→ **What to do**
From the data below, repeat exactly the lines from the line with "14: (194, 134, 3.75)" to the line with "30: (976, 541, 5.22)", both included.

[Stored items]
+--

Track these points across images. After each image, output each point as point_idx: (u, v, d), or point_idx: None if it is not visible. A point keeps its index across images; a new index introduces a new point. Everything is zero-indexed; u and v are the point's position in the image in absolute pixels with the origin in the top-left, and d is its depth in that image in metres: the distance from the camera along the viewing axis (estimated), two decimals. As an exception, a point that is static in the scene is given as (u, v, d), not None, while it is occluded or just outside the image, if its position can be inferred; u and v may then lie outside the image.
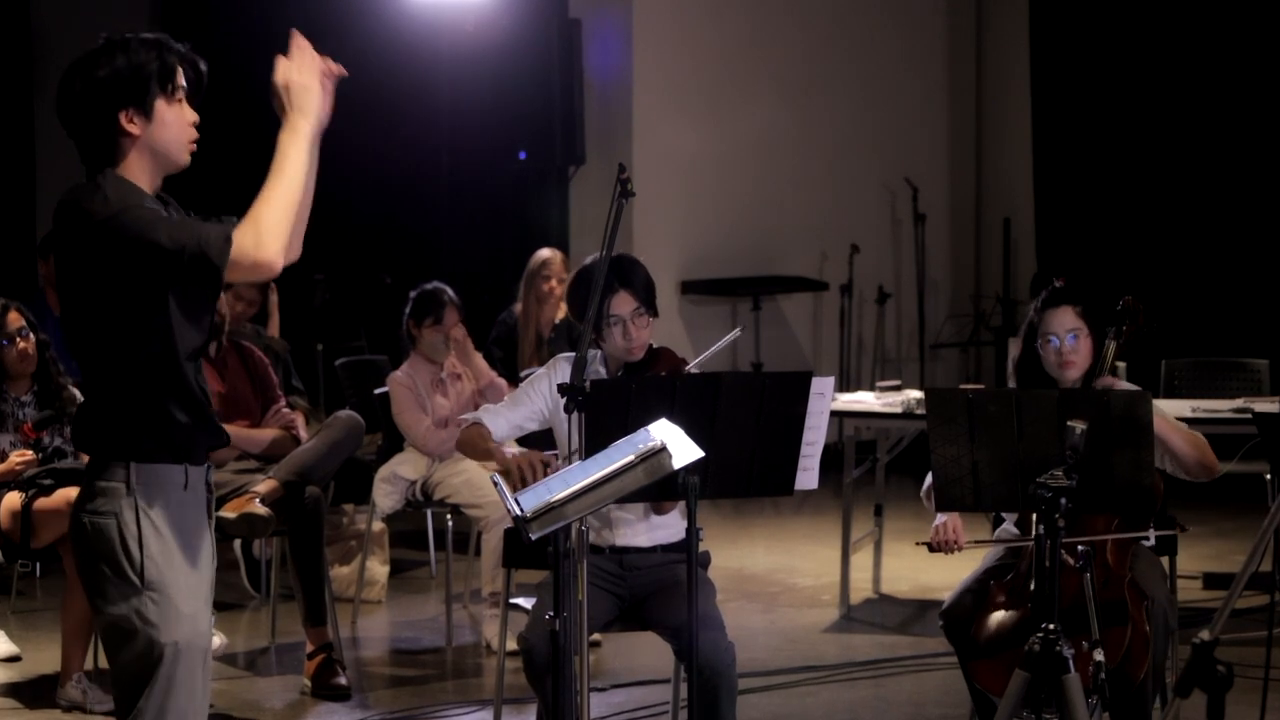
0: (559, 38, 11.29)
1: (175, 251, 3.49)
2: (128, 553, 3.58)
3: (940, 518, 5.22)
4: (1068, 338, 5.22)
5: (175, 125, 3.70)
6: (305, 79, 3.71)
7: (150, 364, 3.59)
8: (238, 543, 8.11)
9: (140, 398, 3.61)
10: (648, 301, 5.13)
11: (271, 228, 3.54)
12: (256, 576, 8.16)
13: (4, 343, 6.53)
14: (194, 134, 3.75)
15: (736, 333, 5.31)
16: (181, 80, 3.73)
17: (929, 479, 5.33)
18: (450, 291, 7.62)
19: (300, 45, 3.76)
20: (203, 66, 3.79)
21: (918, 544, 5.35)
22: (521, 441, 5.59)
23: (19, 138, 11.65)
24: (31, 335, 6.59)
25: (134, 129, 3.66)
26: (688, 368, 5.14)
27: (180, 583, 3.62)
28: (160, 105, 3.68)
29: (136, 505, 3.59)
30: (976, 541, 5.22)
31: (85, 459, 6.56)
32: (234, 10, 11.89)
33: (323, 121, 3.70)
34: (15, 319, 6.56)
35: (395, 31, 11.03)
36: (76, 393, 6.73)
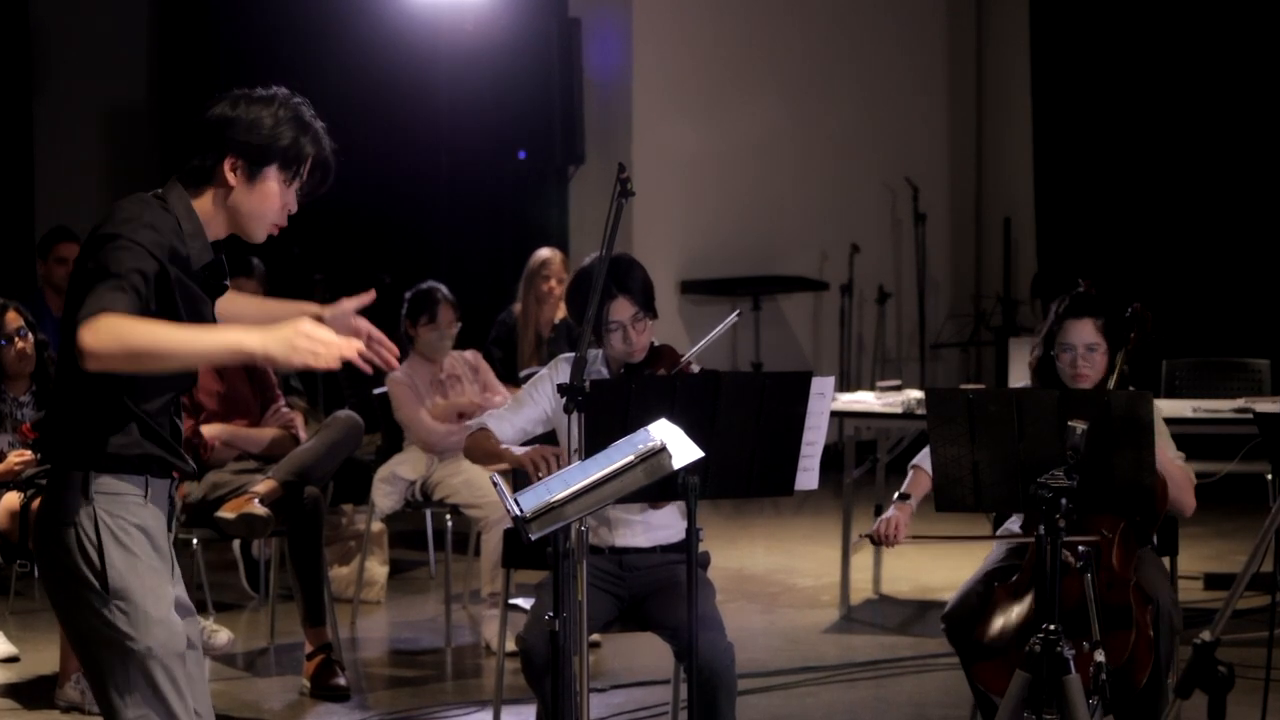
0: (559, 37, 11.27)
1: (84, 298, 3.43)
2: (89, 561, 3.56)
3: (890, 511, 5.21)
4: (1084, 351, 5.21)
5: (271, 203, 3.64)
6: (304, 353, 3.42)
7: (115, 389, 3.56)
8: (237, 543, 8.10)
9: (103, 417, 3.58)
10: (646, 305, 5.12)
11: (120, 341, 3.36)
12: (255, 577, 8.15)
13: (2, 342, 6.52)
14: (283, 222, 3.69)
15: (735, 317, 5.28)
16: (304, 172, 3.66)
17: (920, 456, 5.33)
18: (444, 289, 7.61)
19: (350, 350, 3.53)
20: (332, 172, 3.69)
21: (860, 536, 5.35)
22: (525, 443, 5.59)
23: (18, 138, 11.64)
24: (30, 335, 6.59)
25: (231, 180, 3.61)
26: (687, 355, 5.13)
27: (146, 588, 3.59)
28: (269, 177, 3.62)
29: (95, 514, 3.57)
30: (915, 537, 5.21)
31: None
32: (233, 10, 11.88)
33: (260, 359, 3.45)
34: (14, 319, 6.56)
35: (395, 31, 11.02)
36: None
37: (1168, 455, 5.16)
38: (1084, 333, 5.22)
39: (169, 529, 3.71)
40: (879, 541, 5.19)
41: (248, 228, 3.67)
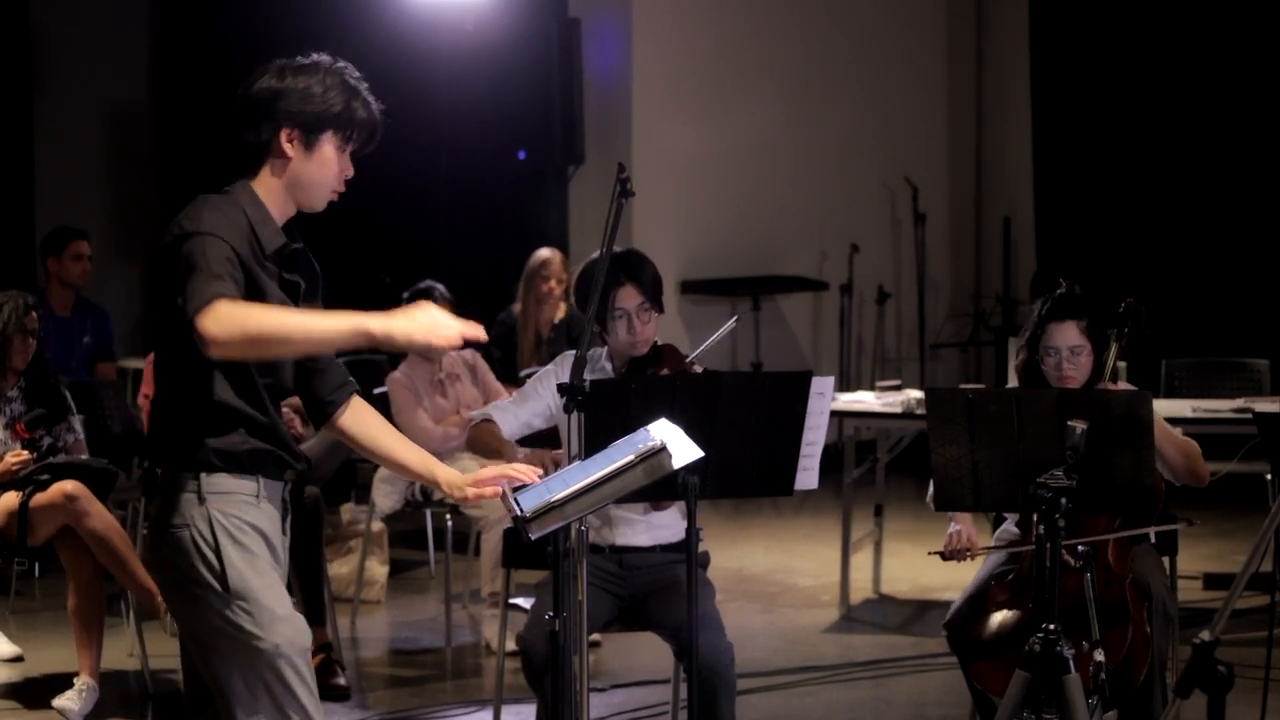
0: (559, 37, 11.28)
1: (183, 292, 3.42)
2: (207, 562, 3.53)
3: (953, 526, 5.20)
4: (1068, 354, 5.20)
5: (330, 170, 3.64)
6: (427, 330, 3.48)
7: (222, 391, 3.55)
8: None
9: (212, 418, 3.56)
10: (654, 297, 5.13)
11: (241, 325, 3.37)
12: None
13: (20, 332, 6.57)
14: (341, 188, 3.69)
15: (733, 323, 5.28)
16: (356, 136, 3.66)
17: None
18: (442, 288, 7.62)
19: (471, 331, 3.58)
20: (379, 132, 3.69)
21: (930, 553, 5.30)
22: (528, 440, 5.62)
23: (19, 138, 11.64)
24: (35, 341, 6.65)
25: (289, 151, 3.60)
26: (688, 358, 5.14)
27: (267, 585, 3.57)
28: (325, 144, 3.62)
29: (210, 515, 3.54)
30: (989, 548, 5.19)
31: (80, 452, 6.59)
32: (233, 10, 11.88)
33: (381, 340, 3.50)
34: (34, 320, 6.63)
35: (395, 31, 11.02)
36: (68, 395, 6.74)
37: (1164, 428, 5.13)
38: (1067, 335, 5.20)
39: (283, 532, 3.68)
40: (950, 557, 5.18)
41: (310, 197, 3.66)
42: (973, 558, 5.20)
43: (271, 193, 3.62)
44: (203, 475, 3.55)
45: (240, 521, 3.56)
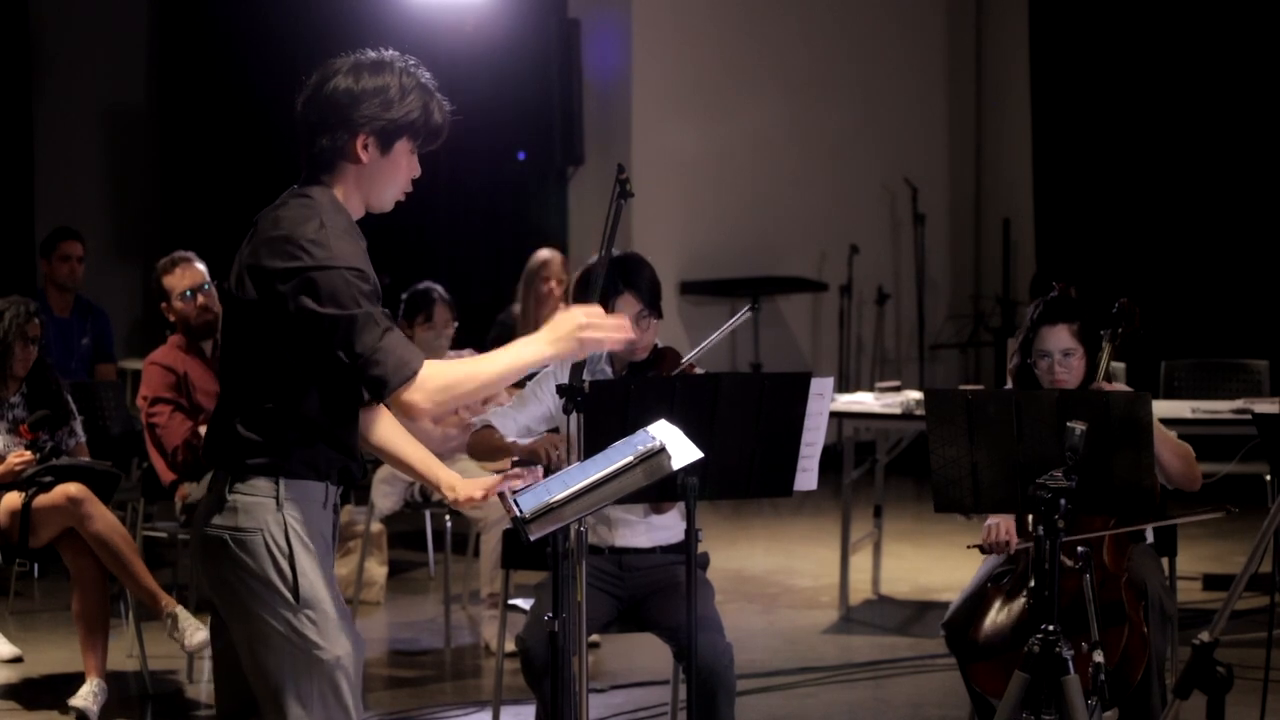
0: (558, 38, 11.28)
1: (358, 352, 3.42)
2: (279, 569, 3.50)
3: (992, 519, 5.18)
4: (1060, 357, 5.19)
5: (402, 173, 3.64)
6: (588, 335, 3.58)
7: (311, 399, 3.53)
8: None
9: (300, 427, 3.54)
10: (652, 303, 5.13)
11: (449, 391, 3.48)
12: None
13: (21, 340, 6.56)
14: (409, 188, 3.69)
15: (745, 313, 5.26)
16: (428, 140, 3.65)
17: None
18: (440, 289, 7.63)
19: (623, 328, 3.65)
20: (445, 133, 3.70)
21: (969, 546, 5.28)
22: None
23: (18, 138, 11.64)
24: (36, 348, 6.65)
25: (364, 156, 3.58)
26: (691, 354, 5.13)
27: (333, 596, 3.56)
28: (400, 148, 3.61)
29: (285, 521, 3.52)
30: (1027, 543, 5.19)
31: (83, 455, 6.57)
32: (233, 10, 11.88)
33: (555, 360, 3.66)
34: (36, 328, 6.62)
35: (395, 31, 10.99)
36: (70, 399, 6.73)
37: (1161, 431, 5.13)
38: (1059, 339, 5.19)
39: (335, 534, 3.68)
40: (989, 551, 5.16)
41: (382, 199, 3.66)
42: (1012, 551, 5.17)
43: (347, 196, 3.61)
44: (281, 479, 3.53)
45: (312, 529, 3.55)
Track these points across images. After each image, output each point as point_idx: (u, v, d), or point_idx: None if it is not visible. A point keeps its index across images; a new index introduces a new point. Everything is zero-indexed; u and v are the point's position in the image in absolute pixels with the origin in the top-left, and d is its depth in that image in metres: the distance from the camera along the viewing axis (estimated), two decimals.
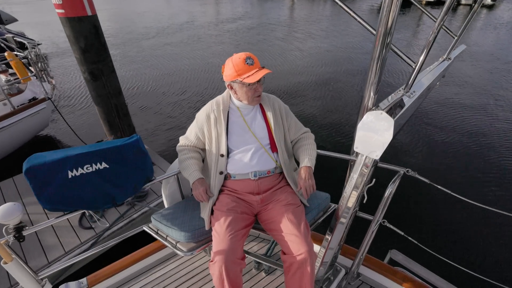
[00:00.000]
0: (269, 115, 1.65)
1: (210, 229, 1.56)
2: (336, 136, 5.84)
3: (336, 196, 1.90)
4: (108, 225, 3.32)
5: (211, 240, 1.57)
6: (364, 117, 1.13)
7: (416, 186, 4.28)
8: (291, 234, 1.43)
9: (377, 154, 1.19)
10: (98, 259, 3.19)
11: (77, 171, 1.42)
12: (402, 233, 1.73)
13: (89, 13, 2.91)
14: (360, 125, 1.15)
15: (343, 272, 1.88)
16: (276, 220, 1.51)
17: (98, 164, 1.46)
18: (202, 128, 1.67)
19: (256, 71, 1.47)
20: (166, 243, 1.63)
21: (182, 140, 1.76)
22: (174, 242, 1.60)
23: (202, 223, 1.59)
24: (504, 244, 3.61)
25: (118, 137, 3.62)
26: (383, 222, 1.70)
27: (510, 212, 1.50)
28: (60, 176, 1.40)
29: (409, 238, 1.74)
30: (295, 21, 17.79)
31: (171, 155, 5.22)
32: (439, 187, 1.55)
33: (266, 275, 1.95)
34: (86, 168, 1.44)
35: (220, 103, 1.66)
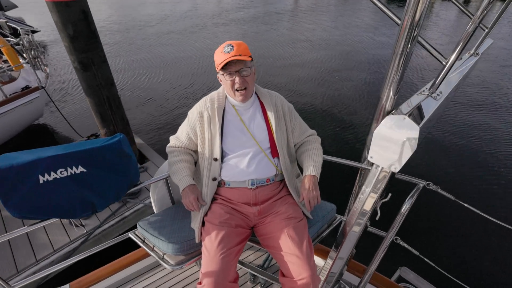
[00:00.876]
0: (270, 114, 1.47)
1: (201, 242, 1.39)
2: (344, 139, 5.37)
3: (341, 205, 1.73)
4: (99, 222, 3.17)
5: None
6: (383, 122, 0.97)
7: (435, 200, 3.79)
8: (291, 255, 1.26)
9: (396, 167, 1.02)
10: (83, 260, 3.06)
11: (49, 175, 1.25)
12: (418, 253, 1.57)
13: None
14: (377, 132, 0.99)
15: None
16: (274, 236, 1.34)
17: (74, 168, 1.29)
18: (194, 127, 1.49)
19: (228, 58, 1.29)
20: (152, 254, 1.47)
21: (173, 140, 1.58)
22: (161, 254, 1.45)
23: (192, 234, 1.43)
24: None
25: (111, 130, 3.44)
26: (396, 239, 1.53)
27: None
28: (30, 181, 1.23)
29: (425, 259, 1.58)
30: (302, 10, 17.21)
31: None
32: (465, 205, 1.37)
33: None
34: (60, 172, 1.27)
35: (214, 100, 1.47)
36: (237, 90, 1.37)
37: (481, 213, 1.41)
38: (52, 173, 1.25)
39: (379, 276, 1.78)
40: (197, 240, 1.40)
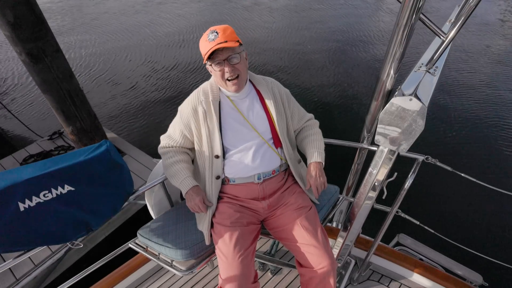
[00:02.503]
0: (269, 103, 1.38)
1: (211, 243, 1.33)
2: (338, 120, 5.16)
3: (338, 182, 1.74)
4: None
5: (213, 253, 1.37)
6: (388, 105, 0.95)
7: (431, 173, 3.77)
8: (309, 245, 1.25)
9: (404, 148, 1.03)
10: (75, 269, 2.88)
11: (31, 200, 1.08)
12: (418, 222, 1.65)
13: None
14: (382, 114, 0.98)
15: (353, 263, 1.79)
16: (287, 228, 1.31)
17: (60, 188, 1.12)
18: (188, 124, 1.36)
19: (213, 47, 1.17)
20: (159, 262, 1.39)
21: (165, 140, 1.44)
22: (169, 261, 1.37)
23: (200, 236, 1.36)
24: None
25: (78, 127, 3.11)
26: (397, 212, 1.59)
27: None
28: (8, 210, 1.06)
29: (425, 227, 1.67)
30: None
31: (145, 140, 4.69)
32: (462, 174, 1.44)
33: (273, 276, 1.81)
34: (44, 195, 1.10)
35: (208, 92, 1.34)
36: (228, 79, 1.25)
37: (476, 181, 1.50)
38: (34, 197, 1.08)
39: (380, 245, 1.87)
40: (207, 243, 1.33)
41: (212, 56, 1.21)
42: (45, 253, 2.78)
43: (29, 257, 2.69)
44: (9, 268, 2.66)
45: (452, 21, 1.53)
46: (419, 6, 1.03)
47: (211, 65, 1.24)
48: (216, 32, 1.19)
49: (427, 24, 1.08)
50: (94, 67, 7.14)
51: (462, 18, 0.94)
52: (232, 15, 10.25)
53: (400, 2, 1.07)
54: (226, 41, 1.17)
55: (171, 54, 7.65)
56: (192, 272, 1.34)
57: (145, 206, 1.64)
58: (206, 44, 1.20)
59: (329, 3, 11.18)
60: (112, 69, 7.02)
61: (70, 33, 9.09)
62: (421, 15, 1.05)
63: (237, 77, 1.26)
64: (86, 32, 9.13)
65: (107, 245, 3.24)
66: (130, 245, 1.51)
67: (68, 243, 1.29)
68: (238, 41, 1.22)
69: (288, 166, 1.42)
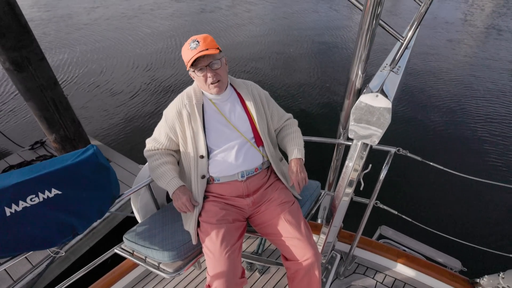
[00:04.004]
0: (249, 104, 1.45)
1: (198, 243, 1.36)
2: (316, 118, 5.41)
3: (321, 179, 1.81)
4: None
5: (201, 253, 1.40)
6: (358, 102, 1.04)
7: (404, 165, 3.93)
8: (292, 238, 1.30)
9: (374, 140, 1.11)
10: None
11: (17, 205, 1.09)
12: (396, 212, 1.73)
13: None
14: (353, 111, 1.06)
15: (338, 257, 1.85)
16: (272, 223, 1.36)
17: (47, 192, 1.13)
18: (173, 127, 1.41)
19: (195, 54, 1.26)
20: (146, 266, 1.40)
21: (150, 143, 1.48)
22: (156, 264, 1.38)
23: (187, 237, 1.38)
24: (499, 213, 3.62)
25: (61, 135, 3.07)
26: (376, 203, 1.67)
27: (496, 182, 1.55)
28: None
29: (403, 216, 1.75)
30: None
31: (130, 147, 4.66)
32: (431, 163, 1.53)
33: (261, 275, 1.84)
34: (30, 199, 1.11)
35: (192, 96, 1.40)
36: (210, 83, 1.33)
37: (444, 168, 1.60)
38: (21, 202, 1.09)
39: (364, 239, 1.92)
40: (194, 242, 1.36)
41: (194, 63, 1.28)
42: (25, 267, 2.70)
43: (7, 272, 2.63)
44: None
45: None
46: (378, 13, 1.14)
47: (194, 71, 1.32)
48: (197, 41, 1.27)
49: (386, 29, 1.18)
50: (80, 74, 7.08)
51: (416, 23, 1.06)
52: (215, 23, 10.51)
53: (361, 10, 1.17)
54: (207, 49, 1.26)
55: (160, 60, 7.70)
56: (179, 274, 1.35)
57: (129, 217, 1.62)
58: (189, 52, 1.28)
59: (307, 11, 11.72)
60: (98, 76, 6.99)
61: (58, 40, 9.03)
62: (381, 21, 1.16)
63: (219, 81, 1.34)
64: (73, 40, 9.09)
65: (91, 256, 3.18)
66: (116, 251, 1.50)
67: (51, 252, 1.29)
68: (218, 48, 1.30)
69: (270, 163, 1.48)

+--

→ **Exercise response**
14: (194, 134, 3.75)
15: (736, 333, 5.31)
16: (181, 80, 3.73)
17: (929, 479, 5.33)
18: (450, 291, 7.62)
19: (300, 45, 3.76)
20: (203, 66, 3.79)
21: (918, 544, 5.35)
22: (521, 441, 5.59)
23: (19, 138, 11.65)
24: (31, 335, 6.59)
25: (134, 129, 3.66)
26: (688, 368, 5.14)
27: (180, 583, 3.62)
28: (160, 105, 3.68)
29: (136, 505, 3.59)
30: (976, 541, 5.22)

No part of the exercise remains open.